Document segment:
-----

Definition - What does Boutique Investment Bank mean?

Boutique investments banks are non-full service, small sized investment banks that specialize in some particular aspects of investment banking such as corporate finance. They generally work on middle- market firms assisting on the sell side. They do the same work as larger bulge-bracket banks but for smaller deal amounts, typically with enterprise value between $5 and $100 million.

Divestopedia explains Boutique Investment Bank

A full service investment bank would be involved in underwriting, trading, merchant banking, etc. while boutique investment banks focus on a particular segment. These may further be regional investment banks or elite with a larger national or international presence. The primary activities of boutique investment banks are capital raising, mergers and acquisitions (buy and sell side engagements) and restructuring and reorganization.

Boutique investment banks specialize in a particular industry or a specific transaction or they may specialize in certain geographical areas and hence, are well known in their niche. Their fees are lower than bulge bracket investment banks but these smaller firms can offer unwavering attention to the clients resulting in long term relationships as opposed to transaction based one. Also in the boutique firm, the dealmaker may be more directly involved in completing the transaction as opposed to larger investment banks where analysts and associated would do a bulk of the work in a deal.

-----

Data records:
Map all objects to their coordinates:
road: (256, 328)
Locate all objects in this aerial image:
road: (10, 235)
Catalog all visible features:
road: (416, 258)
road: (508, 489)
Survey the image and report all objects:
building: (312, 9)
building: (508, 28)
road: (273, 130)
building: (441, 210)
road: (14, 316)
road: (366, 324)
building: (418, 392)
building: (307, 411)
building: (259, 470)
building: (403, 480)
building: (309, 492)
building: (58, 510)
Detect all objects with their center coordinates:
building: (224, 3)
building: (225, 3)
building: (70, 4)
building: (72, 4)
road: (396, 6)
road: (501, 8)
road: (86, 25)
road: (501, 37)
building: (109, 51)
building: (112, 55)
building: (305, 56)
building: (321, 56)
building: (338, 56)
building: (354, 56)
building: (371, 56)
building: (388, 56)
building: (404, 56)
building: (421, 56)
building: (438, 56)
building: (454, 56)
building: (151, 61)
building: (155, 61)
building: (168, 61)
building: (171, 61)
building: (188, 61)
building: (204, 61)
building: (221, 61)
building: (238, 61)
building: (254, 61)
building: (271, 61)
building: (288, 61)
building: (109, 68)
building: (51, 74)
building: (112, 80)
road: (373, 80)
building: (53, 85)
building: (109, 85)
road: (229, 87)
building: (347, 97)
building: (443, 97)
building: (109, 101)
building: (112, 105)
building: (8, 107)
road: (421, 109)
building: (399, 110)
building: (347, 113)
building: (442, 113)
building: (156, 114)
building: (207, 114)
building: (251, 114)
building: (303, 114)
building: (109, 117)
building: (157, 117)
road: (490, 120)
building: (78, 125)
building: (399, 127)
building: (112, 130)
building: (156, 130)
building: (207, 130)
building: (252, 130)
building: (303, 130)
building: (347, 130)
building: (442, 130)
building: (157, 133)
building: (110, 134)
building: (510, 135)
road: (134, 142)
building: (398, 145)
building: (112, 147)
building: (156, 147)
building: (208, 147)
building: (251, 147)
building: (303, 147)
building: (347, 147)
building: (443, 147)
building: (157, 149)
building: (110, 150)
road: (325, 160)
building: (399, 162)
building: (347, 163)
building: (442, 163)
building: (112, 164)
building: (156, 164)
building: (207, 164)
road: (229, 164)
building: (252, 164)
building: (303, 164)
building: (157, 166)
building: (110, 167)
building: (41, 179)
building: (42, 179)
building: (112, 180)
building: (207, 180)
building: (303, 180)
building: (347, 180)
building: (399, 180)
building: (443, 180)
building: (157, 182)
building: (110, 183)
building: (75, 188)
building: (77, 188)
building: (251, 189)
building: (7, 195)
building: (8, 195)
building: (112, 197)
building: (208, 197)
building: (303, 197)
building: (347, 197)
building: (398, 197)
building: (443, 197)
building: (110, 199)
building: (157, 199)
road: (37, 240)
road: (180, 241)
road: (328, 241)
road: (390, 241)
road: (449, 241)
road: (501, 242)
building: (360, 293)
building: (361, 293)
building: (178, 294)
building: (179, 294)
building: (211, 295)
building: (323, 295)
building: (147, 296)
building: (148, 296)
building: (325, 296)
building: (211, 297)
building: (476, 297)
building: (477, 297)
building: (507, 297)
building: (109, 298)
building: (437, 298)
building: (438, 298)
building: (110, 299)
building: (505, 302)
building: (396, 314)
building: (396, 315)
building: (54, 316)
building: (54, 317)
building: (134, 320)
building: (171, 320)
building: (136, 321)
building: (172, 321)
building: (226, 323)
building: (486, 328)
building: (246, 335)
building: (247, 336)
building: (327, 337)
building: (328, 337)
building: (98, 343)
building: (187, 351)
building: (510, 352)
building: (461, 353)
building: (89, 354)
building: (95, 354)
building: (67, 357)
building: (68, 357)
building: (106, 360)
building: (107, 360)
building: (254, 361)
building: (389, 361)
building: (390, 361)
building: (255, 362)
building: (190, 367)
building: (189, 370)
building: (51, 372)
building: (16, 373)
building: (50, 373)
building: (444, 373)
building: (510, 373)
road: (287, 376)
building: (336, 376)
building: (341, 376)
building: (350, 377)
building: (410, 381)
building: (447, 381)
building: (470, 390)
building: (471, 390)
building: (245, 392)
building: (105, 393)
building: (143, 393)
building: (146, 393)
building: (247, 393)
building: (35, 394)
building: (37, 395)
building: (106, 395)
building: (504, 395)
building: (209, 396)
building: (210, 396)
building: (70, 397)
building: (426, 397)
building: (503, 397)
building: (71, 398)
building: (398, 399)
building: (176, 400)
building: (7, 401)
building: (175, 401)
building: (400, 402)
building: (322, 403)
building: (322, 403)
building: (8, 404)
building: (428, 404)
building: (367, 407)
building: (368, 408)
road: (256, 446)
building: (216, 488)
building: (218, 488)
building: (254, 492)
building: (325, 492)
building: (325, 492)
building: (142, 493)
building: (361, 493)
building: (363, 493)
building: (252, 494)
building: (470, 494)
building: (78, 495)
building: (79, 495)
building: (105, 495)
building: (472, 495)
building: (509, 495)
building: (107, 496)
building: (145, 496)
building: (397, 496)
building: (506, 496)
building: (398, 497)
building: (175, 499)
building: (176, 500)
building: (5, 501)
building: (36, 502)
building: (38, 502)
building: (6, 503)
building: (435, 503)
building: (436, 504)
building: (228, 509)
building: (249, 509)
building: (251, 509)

-----

Stated problem 1: According to the boutique investment bank definition, boutique investment banks may specialize in what? List each one.
Stated problem 2: Extend the boutique investment bank definition beyond its last sentence.

Result 1:
- a particular industry
- a specific transaction
- certain geographical areas

Result 2:
Majority of boutique investments banks are founded or led by former partners of large banks where they were eager to get more involved in the process but felt constrained. Also, boutique investment banks filled in the gaps left by most big banks which would not look at smaller deals unless there was some exceptional value attached to it.

Pros of engaging a boutique investment bank: Boutique investment banks specialize in a particular industry or a specific transaction or they may specialize in certain geographical areas and hence, are well known in their niche. Their fees are lower than bulge bracket investment banks but these smaller firms can offer unwavering attention to the clients resulting in long term relationships as opposed to transaction based one. Also in the boutique firm, the dealmaker may be more directly involved in completing the transaction as opposed to larger investment banks where analysts and associated would do a bulk of the work in a deal.

Cons: Boutique investment bank may not have the network of contacts that a larger firm will have to find the best prospective buyers. Online social network and deal sourcing platforms are narrowing that gap. Smaller firms might allow lack the necessary resources of professionals to properly execute large and complete transactions. Another downside of the boutique investment bank is that there is limited scope on the suite of services to offer growing companies such as ability to take public. Often times the services are limited to the expertise of the deal-makers within the firm.